Wahkiakum students explore the Wauna mill

The trip was an opportunity for students to learn about careers in the paper industry

 

February 8, 2024

Juniors and seniors from Wahkiakum High School toured Georgia Pacific across the river. Bradley Park offered an overall view of the mill. Photo by Jessica Vik.

Submitted by Jessica Vik

On Jan. 31, a group of nine juniors and seniors from Wahkiakum High School visited the Georgia Pacific (GP) Mill across the river at Wauna, Oregon. Their Career and Technical Education teacher, Kyle Hurley, accompanied them along with Jessica Vik, the school district's 4-H Liaison who organized the trip.
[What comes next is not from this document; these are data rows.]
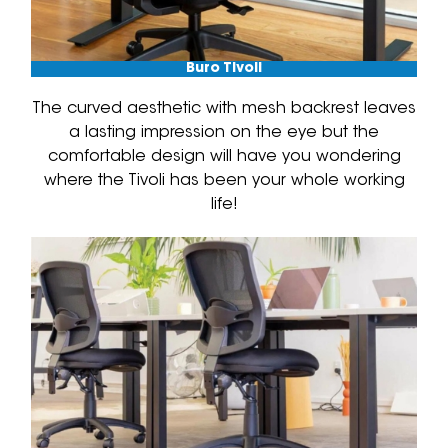
Buro Tivoli
The curved aesthetic with mesh backrest leaves
a lasting impression on the eye but the
comfortable design will have you wondering
where the Tivoli has been your whole working
life!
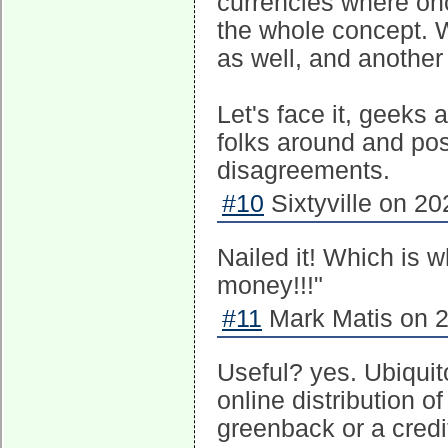
currencies where on
the whole concept. 
as well, and another
Let's face it, geeks 
folks around and pos
disagreements.
#10
Sixtyville on 20
Nailed it! Which is w
money!!!"
#11
Mark Matis on 2
Useful? yes. Ubiquit
online distribution o
greenback or a credit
The tour started off with a slideshow of the history of the mill in the meeting room. The students received safety guidelines and everyone put on neon yellow hats (which participants got to keep) and vests. Participants also received safety glasses, earplugs, and a radio headset so the group could hear the audio from our guides Kristi Ward, Paul Lyon, and Brandon Clark as we toured the facility single file.

Trekking around the mill in the liquid sunshine, the group learned about the cooking and bleaching of wood chips. Students toured the paper maker. The technicians who are surrounded by several computer screens explained to the kids how the paper maker machine works. Here the watery pulp mixture comes out. Four-and-a-half seconds later it is rolled into a "parent roll" of made paper. This roll is moved around by forklift with a rotating grabber system to help it load the roll on the machine into our next stop, the converting building.

Students experienced the converting buildings for both paper towels and for toilet paper. The machines in this building take the parent rolls of paper and marry them together into two-ply, cut them to size, emboss them, and package them.

Imagine a building full of machines and conveyor systems to make this happen. This particular branch of GP makes Brawny Paper Towels, Angel Soft toilet paper, and their own brand of napkins called Vanity Fair. Each product has its own recipe. Large robots take jobs that are too heavy for humans, very mundane, repetitive, or dangerous. Laser guided vehicles are programmed to take four pallets at a time from the end of the line in converting to the barges where they are shipped out for delivery all over this side of the Rockies.

Operators and engineers work together to keep the mill running smoothly. Everyone's job is important. Kids heard from several of the workers along the tour that if you show up on time, work hard and are reliable, you can move up in the company. It is up to the employee; they have to earn it. Mr. Hurley pointed out to the students that if they are not sure what they want to do after high school, this is a good starting place that offers opportunities for growth. Entry level workers make between $40,000 and $70,000 with no college debt and you can be trained through their internship programs. The engineers that work here talk about their jobs with enthusiasm, which stood out to students.

"Brandon Clark. He is so happy. That made my day!" senior Makayla wrote on her feedback form.

Living across the river, community members often wonder what the mill looks like inside. These students were given the chance not only to see the workings inside but to hear directly from the human resources department on what it takes to be hired over a pizza lunch provided by the mill.

One environmental science student was excited to hear GP's regional environmental manager talk with them over lunch. Another senior plans to be a millwright after graduation. This was a great opportunity for him to see the inside workings of a mill and hear directly about the hiring process. Helping students make connections before they graduate high school is a goal of the Career Connect Washington work that WSU Wahkiakum County Extension and 4-H Liaisons. Hearing these comments from and about the students is a win in the career exploration work they are doing in Wahkiakum County and Naselle.